Solution: Try replacing the bulb. Ensure the power is turned off and the old bulb is cool before you attempt to remove it. Always replace it with a bulb of the same type and wattage to avoid any potential issues.

Faulty Light Switch

Just like the fan switch, the light switch on your extractor hood can wear out over time due to regular use, leading to the light not functioning.

Solution: If you are comfortable doing so, you can use a multimeter to test the switch for continuity. If the switch is faulty, it will need to be replaced. Depending on your comfort level with electrical repairs, you may want to call a professional.

Loose or Damaged Wire Connections

Loose or damaged wiring can also cause the light on your extractor hood not to work. Over time, the wire connections to the light fixture may become loose, or the wiring may be damaged.

Solution: Check the wiring for any loose connections or visible damage. If you find a loose connection, make sure the power is off before you tighten it. If you notice damaged wires, it’s best to call a professional for repair.

Why Is The Light On My Extractor Hood Not Working?

Defective Light Socket

A faulty socket may be another reason why the light isn’t working. The socket provides the electrical connection to the bulb, and if it’s defective, it will prevent the bulb from lighting up.

Solution: Testing a socket generally involves using a multimeter and should be done by someone comfortable working with electricity. If the socket is determined to be the issue, replacing it should solve the problem. However, unless you’re experienced in such repairs, this is typically a job for a professional.
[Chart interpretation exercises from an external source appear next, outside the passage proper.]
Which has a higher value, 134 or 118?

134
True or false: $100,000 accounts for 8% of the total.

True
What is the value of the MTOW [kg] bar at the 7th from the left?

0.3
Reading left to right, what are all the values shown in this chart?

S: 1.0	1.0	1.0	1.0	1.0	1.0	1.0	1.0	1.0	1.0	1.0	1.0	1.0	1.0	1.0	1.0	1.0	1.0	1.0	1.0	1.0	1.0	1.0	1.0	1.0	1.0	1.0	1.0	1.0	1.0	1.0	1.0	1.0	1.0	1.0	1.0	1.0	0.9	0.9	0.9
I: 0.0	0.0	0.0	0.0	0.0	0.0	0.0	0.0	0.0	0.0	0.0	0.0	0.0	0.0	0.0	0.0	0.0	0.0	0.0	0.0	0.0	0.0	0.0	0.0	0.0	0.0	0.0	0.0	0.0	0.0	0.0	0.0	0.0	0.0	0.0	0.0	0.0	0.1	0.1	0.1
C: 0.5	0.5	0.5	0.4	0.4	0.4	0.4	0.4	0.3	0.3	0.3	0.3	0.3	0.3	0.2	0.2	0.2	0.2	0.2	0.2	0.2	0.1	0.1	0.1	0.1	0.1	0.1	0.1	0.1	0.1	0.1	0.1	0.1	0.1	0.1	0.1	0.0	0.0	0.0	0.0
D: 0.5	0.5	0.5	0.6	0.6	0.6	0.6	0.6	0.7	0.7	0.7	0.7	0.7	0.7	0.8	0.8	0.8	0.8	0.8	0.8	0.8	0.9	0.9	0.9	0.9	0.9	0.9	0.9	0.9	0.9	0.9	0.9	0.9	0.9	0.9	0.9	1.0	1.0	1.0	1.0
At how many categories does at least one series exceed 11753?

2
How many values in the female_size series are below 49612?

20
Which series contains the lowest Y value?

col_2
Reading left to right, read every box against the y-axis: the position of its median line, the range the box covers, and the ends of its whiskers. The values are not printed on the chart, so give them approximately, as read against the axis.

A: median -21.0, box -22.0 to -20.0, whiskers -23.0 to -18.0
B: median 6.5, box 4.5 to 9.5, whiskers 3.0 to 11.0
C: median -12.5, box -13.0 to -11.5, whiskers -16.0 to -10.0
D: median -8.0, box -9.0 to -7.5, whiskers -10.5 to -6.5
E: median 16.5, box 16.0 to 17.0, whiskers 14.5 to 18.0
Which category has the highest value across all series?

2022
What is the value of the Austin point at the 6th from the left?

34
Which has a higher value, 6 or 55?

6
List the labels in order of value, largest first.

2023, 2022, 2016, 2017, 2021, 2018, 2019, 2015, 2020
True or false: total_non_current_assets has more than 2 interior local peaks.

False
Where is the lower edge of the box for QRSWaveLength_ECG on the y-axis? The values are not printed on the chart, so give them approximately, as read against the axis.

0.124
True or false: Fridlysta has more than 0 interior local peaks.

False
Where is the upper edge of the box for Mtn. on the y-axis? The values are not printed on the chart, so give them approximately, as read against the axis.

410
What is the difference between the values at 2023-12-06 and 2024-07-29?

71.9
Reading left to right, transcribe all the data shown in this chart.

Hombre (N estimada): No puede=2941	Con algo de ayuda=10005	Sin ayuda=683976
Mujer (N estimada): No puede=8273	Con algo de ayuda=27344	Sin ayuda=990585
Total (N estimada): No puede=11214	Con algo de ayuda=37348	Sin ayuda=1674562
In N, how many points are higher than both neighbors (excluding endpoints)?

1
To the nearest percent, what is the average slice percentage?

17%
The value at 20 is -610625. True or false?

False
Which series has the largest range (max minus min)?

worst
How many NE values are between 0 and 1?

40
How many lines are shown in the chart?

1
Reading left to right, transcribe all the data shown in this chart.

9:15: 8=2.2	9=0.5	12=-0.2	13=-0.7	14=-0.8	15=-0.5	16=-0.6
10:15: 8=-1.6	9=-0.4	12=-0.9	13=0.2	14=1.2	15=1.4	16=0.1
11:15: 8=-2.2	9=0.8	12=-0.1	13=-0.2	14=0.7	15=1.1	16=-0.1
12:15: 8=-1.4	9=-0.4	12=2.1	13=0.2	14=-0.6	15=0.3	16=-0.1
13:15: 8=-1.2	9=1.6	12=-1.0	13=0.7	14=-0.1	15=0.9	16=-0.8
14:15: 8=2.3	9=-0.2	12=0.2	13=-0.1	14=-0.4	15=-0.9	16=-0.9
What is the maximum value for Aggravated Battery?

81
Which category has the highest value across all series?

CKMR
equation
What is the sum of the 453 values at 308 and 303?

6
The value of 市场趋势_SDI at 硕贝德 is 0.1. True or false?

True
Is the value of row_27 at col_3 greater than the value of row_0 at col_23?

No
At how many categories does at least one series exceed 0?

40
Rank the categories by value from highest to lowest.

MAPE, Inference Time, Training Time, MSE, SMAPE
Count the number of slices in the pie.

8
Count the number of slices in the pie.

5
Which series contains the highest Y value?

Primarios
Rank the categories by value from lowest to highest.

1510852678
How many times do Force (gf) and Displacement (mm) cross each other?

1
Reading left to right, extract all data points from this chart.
When to Call a Professional

While some of these potential issues can be addressed by an experienced DIYer, working with electrical appliances can be dangerous if not handled correctly. If you’re unsure about the cause of the problem, or uncomfortable performing any of these potential solutions, it’s best to call a professional. They can diagnose and fix the problem safely and effectively, getting your hood light working again.

In conclusion, while it can be frustrating when the light on your extractor hood stops working, the cause is often relatively straightforward to identify. Whether it’s a simple bulb change or a more complex electrical issue, understanding these potential problems is the first step in getting your kitchen lighting back in working order.